In it, but not of it. TPM DC
"Let's not let a domestic issue such as tax increases interfere...with our nation's security," Sen. John McCain (R-AZ) -- the top Armed Services Committee Republican -- told reporters at a Thursday Capitol briefing.
"We're not going to use a millionaire tax to fix every problem around here," Sen. Lindsey Graham (R-SC) added. "We have a problem with that because we think it's about jobs."
Why are the jobs that would supposedly be lost as a result of a millionaires tax better than the ones that will be lost by phasing out federal jobs? Sen. Jon Kyl (R-AZ) finessed the question.

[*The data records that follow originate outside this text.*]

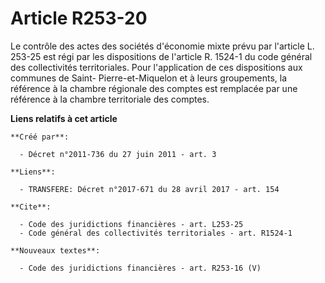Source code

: # Article R253-20

Le contrôle des actes des sociétés d'économie mixte prévu par l'article L. 253-25 est régi par les dispositions de l'article
R. 1524-1 du code général des collectivités territoriales. Pour l'application de ces dispositions aux communes de Saint-
Pierre-et-Miquelon et à leurs groupements, la référence à la chambre régionale des comptes est remplacée par une référence à
la chambre territoriale des comptes.

**Liens relatifs à cet article**

	**Créé par**:

	  - Décret n°2011-736 du 27 juin 2011 - art. 3

	**Liens**:

	  - TRANSFERE: Décret n°2017-671 du 28 avril 2017 - art. 154

	**Cite**:

	  - Code des juridictions financières - art. L253-25
	  - Code général des collectivités territoriales - art. R1524-1

	**Nouveaux textes**:

	  - Code des juridictions financières - art. R253-16 (V)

"We're not laying anybody off, we're not proposing to fire anybody," Kyl said. "We're simply saying as people retire or quit and go to another job in the private sector or for what ever reason they leave the federal workforce, we don't have to replace all of them -- we can replace two out of every three."
But that still shrinks the total number of jobs available to workers, reducing labor demand, forcing more people to compete for fewer openings. I asked Graham about this after the briefing.
"It's a spot not filled in the public sector. That doesn't mean it can't be filled in the private sector. We believe that the growth of government has been too large.... That's something we should do apart from defense. I would want to do that no matter if you had a defense problem."
That's the big reveal. The jobs the GOP wants to phase out are the kind of jobs that shrink the government when they disappear. Since raising taxes on millionaires doesn't have that effect, they're not so keen on it.